Según el texto sobre los despidos en la industria del videojuego, ¿qué porcentaje de los estudiantes de desarrollo de videojuegos está preocupado por su futuro laboral?

**Texto citado:**
= = = = = = =

El informe de la GDC es demoledor: el 74% de los estudiantes de desarrollo de videojuegos está preocupado por su futuro laboral. La industria despide a miles mientras sus líderes invierten en sistemas diseñados para reemplazar el trabajo humano. Como advierte el analista Matthew Ball, “la IA no está matando a los videojuegos; está siendo usada para encubrir una gestión desastrosa“.
La pregunta que queda en el aire es inevitable: ¿Qué pasará cuando la próxima generación de desarrolladores prefiera trabajar en otros sectores, harta de ver cómo su industria los traiciona una y otra vez?
El precedente que nadie quiere recordar: la crisis de los estudios AAA en 2012-2014
Mientras la industria justifica los despidos masivos con la excusa de la IA, los veteranos del sector señalan un patrón repetido: la crisis actual es un calco ampliado de lo ocurrido entre 2012 y 2014, cuando el colapso de estudios como THQ y la reestructuración de EA dejaron sin empleo a más de 12.000 desarrolladores en solo 18 meses. La diferencia ahora es la escala: en 2024-2026, las cifras se han triplicado, pero las causas subyacentes —sobreinversión en proyectos fallidos, dependencia de franquicias agotadas y gestión financiera cortoplacista— son idénticas.

= = = = = = =

Datos recopilados:
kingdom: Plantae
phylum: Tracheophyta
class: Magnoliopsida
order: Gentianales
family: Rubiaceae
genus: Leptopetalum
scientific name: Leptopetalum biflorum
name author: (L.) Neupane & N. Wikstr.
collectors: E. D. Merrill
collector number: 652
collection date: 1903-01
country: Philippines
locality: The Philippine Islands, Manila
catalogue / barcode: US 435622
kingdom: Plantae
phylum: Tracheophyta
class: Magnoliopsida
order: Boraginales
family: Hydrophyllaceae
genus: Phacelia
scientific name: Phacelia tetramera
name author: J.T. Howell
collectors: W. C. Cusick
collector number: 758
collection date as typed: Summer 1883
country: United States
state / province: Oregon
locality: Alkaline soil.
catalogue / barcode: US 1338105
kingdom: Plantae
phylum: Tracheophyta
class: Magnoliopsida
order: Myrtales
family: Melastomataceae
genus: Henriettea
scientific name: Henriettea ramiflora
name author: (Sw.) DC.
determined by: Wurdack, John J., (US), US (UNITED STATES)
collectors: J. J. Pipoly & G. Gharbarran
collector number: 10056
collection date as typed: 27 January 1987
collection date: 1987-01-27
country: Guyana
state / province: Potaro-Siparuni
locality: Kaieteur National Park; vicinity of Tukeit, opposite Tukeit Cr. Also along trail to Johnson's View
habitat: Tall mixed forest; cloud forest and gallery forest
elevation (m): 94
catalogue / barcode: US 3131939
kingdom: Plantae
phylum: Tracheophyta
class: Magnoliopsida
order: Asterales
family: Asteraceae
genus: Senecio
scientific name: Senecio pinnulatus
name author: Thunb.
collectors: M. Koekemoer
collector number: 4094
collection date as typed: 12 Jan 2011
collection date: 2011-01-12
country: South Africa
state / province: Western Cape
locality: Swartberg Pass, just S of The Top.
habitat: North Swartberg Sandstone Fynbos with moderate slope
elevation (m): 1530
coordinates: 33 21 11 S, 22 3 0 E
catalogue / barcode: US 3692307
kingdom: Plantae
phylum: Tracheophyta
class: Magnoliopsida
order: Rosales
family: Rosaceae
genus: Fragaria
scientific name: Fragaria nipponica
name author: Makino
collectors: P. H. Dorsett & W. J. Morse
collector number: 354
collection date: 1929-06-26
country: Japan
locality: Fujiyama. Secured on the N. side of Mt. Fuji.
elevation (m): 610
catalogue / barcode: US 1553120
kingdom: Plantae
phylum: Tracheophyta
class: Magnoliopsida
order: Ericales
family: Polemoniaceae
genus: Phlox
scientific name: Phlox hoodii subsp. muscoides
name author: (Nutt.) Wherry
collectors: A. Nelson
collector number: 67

= = = = = = =

**Respuesta:**
El 74% de los estudiantes de desarrollo de videojuegos.